## Document passage
---*---

This is a project I've been working on for a while, but finally decided to put it on here.

The basic idea is that Bluetooth 5.1 added AoA direction finding functionality, which several Nordic chip implement. This is done by measuring relative phase and amplitude (IQ) data from each antenna in an array receiving the same signal, or at least part of a continuous tone as only one can be measured at a time. This IQ data can then be used to calculate the angle(s) of arrival of the signal. Depending on the shape of the array different angles can be measured. For example a uniform linear array can only measure a single angle, from the axis the array progresses along. However, of full direction finding you need either a grid array or a circular array. For the purposes of this I will be using a circular array as it should be the most consistent from all directions.

The difficult part comes in calculating the angles from IQ data. I will mostly be looking at Multiple Signal Classification (MUSIC). This is actually more capable than what I need, as it can find the directions for multiple signals at the same time. However simplifying to only a single source signal removes some of the downsides to the algorithm, and is all this system will be capable of anyway. To summarise this algorithm a spectrum value can be calculated as a function of a test direction, this value should peak where the test direction matches the actual direction the signal comes from. Thus, we just need to find the peak in this function to get the AoA. However, even this isn't all that simple, as for a circular antenna, the spectrum value looks a bit like this:

The issue being that the peak is very localised. While this is really good in terms of the uncertainty in the value, it is rather difficult to find quickly. We can't just measure all the values on a grid, as we would need to measure far to many of them, while things like gradient assent (gradient descent for the negative of our value) are also fairly slow as the gradient is practically flat for most of the region. I've found that an algorithm called COBYLA works quite well (and there is a version written in C which I can run on a microprocessor).

---*---

Chart interpretation exercises:
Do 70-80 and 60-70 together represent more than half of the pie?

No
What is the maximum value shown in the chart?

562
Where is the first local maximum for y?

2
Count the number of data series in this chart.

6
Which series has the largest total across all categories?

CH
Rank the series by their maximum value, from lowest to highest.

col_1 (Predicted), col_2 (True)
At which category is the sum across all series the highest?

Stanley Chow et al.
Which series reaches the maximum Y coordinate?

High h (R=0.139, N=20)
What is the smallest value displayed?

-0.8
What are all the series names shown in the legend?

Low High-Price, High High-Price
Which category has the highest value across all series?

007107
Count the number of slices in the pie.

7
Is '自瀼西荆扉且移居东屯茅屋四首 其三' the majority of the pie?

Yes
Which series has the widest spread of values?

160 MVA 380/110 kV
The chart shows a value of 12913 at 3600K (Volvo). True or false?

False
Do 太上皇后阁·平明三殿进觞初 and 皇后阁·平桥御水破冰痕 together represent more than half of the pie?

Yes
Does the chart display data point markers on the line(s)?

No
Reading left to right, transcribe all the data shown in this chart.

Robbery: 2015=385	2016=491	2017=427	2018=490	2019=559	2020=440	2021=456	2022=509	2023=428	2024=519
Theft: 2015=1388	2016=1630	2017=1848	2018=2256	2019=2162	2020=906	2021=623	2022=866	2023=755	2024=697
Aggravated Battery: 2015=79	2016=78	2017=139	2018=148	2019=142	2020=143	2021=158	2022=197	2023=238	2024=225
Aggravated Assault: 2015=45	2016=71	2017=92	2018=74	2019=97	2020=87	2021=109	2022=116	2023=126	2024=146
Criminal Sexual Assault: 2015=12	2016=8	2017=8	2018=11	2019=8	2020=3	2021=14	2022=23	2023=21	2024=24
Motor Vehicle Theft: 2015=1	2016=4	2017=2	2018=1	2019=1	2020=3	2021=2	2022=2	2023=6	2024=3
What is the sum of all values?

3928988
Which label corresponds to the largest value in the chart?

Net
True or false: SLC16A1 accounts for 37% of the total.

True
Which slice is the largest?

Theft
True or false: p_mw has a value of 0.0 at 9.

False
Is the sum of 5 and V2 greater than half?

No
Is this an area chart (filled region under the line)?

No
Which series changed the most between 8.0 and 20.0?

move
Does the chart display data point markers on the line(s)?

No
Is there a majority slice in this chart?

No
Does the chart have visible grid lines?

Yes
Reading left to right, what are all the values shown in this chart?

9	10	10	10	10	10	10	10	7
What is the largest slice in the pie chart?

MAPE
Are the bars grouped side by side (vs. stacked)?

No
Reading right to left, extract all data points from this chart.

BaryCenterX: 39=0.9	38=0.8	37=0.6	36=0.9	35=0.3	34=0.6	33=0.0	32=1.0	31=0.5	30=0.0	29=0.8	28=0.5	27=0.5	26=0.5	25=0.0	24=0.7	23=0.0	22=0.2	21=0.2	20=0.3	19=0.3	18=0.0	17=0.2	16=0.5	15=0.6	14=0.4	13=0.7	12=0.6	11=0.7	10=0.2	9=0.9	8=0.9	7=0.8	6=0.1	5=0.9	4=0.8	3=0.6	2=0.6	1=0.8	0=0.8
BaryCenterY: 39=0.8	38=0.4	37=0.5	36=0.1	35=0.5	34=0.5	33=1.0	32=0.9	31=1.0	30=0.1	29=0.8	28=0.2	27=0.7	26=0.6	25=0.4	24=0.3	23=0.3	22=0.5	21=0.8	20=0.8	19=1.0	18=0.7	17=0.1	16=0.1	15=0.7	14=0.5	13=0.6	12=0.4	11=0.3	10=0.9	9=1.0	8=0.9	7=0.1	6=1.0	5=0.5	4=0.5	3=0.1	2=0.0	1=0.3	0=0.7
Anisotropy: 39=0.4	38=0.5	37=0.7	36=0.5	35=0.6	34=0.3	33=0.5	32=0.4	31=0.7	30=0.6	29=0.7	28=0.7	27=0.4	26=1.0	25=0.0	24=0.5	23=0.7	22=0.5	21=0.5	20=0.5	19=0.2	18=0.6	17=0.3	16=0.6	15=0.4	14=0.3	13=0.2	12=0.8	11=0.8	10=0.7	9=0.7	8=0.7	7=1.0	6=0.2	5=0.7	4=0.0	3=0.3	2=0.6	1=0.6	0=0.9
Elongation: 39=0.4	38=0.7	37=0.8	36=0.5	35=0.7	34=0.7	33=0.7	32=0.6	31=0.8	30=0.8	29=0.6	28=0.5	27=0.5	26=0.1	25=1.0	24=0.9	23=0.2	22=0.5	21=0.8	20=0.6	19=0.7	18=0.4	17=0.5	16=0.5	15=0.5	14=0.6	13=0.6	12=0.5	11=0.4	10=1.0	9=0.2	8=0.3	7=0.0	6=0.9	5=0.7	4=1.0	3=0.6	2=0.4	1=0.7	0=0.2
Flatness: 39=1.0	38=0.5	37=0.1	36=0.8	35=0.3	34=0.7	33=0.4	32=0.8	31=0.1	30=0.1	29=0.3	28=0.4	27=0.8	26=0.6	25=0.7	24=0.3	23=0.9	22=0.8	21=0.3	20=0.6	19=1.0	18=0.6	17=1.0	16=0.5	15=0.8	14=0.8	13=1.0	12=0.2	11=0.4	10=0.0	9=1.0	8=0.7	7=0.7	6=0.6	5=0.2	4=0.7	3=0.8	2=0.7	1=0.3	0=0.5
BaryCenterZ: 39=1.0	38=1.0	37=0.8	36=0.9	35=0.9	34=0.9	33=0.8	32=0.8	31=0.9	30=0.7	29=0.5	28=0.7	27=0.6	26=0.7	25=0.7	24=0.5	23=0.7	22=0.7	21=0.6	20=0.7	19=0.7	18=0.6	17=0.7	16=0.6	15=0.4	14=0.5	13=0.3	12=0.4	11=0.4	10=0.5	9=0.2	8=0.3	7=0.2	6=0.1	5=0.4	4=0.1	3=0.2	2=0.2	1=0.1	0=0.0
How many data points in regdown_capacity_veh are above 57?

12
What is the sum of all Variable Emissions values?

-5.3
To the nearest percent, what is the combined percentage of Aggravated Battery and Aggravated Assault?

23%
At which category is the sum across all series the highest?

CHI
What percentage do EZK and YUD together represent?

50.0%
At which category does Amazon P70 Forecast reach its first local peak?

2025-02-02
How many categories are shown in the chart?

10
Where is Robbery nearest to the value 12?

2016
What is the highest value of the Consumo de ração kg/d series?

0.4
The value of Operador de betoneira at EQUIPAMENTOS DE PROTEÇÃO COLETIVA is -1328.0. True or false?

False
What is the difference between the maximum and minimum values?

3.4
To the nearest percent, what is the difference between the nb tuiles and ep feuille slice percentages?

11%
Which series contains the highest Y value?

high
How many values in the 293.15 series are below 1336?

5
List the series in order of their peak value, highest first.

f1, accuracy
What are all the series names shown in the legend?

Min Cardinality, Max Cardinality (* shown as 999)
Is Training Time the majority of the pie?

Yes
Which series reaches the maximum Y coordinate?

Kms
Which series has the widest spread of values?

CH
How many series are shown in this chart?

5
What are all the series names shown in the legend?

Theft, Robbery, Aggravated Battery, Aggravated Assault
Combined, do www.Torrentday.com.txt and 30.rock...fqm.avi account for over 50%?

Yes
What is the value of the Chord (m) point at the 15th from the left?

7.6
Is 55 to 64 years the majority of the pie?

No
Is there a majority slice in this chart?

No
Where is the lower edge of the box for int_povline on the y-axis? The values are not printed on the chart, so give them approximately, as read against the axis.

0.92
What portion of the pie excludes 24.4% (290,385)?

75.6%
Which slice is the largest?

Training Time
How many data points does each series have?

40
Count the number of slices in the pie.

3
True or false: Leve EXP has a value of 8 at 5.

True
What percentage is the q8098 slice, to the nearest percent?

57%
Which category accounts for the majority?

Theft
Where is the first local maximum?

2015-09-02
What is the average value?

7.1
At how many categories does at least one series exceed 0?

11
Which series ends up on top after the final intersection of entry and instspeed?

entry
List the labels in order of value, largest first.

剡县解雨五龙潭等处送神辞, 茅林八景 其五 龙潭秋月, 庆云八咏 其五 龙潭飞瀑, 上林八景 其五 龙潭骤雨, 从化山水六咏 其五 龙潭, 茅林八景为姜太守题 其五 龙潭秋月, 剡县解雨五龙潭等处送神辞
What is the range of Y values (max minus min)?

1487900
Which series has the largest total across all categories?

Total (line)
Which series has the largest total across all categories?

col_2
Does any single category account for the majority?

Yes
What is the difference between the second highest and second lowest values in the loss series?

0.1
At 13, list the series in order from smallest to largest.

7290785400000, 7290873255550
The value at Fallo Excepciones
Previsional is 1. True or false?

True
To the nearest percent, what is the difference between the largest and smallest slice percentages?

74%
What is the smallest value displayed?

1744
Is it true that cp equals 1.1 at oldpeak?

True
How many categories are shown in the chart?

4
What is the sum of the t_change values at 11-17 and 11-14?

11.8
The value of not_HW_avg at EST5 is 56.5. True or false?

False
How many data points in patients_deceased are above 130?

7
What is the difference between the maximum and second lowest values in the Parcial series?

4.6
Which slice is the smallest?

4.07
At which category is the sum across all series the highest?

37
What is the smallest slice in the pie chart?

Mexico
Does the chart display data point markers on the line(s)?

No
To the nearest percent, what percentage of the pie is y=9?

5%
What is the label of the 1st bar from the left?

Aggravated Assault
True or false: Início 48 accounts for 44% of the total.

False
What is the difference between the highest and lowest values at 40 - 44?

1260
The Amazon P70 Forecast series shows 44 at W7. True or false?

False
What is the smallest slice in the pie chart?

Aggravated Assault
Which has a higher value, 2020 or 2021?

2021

---*---

## Your objective
Copy the stretch of the Bluetooth direction-finding post from "The basic idea" through "from all directions.".

## Response for this exercise
The basic idea is that Bluetooth 5.1 added AoA direction finding functionality, which several Nordic chip implement. This is done by measuring relative phase and amplitude (IQ) data from each antenna in an array receiving the same signal, or at least part of a continuous tone as only one can be measured at a time. This IQ data can then be used to calculate the angle(s) of arrival of the signal. Depending on the shape of the array different angles can be measured. For example a uniform linear array can only measure a single angle, from the axis the array progresses along. However, of full direction finding you need either a grid array or a circular array. For the purposes of this I will be using a circular array as it should be the most consistent from all directions.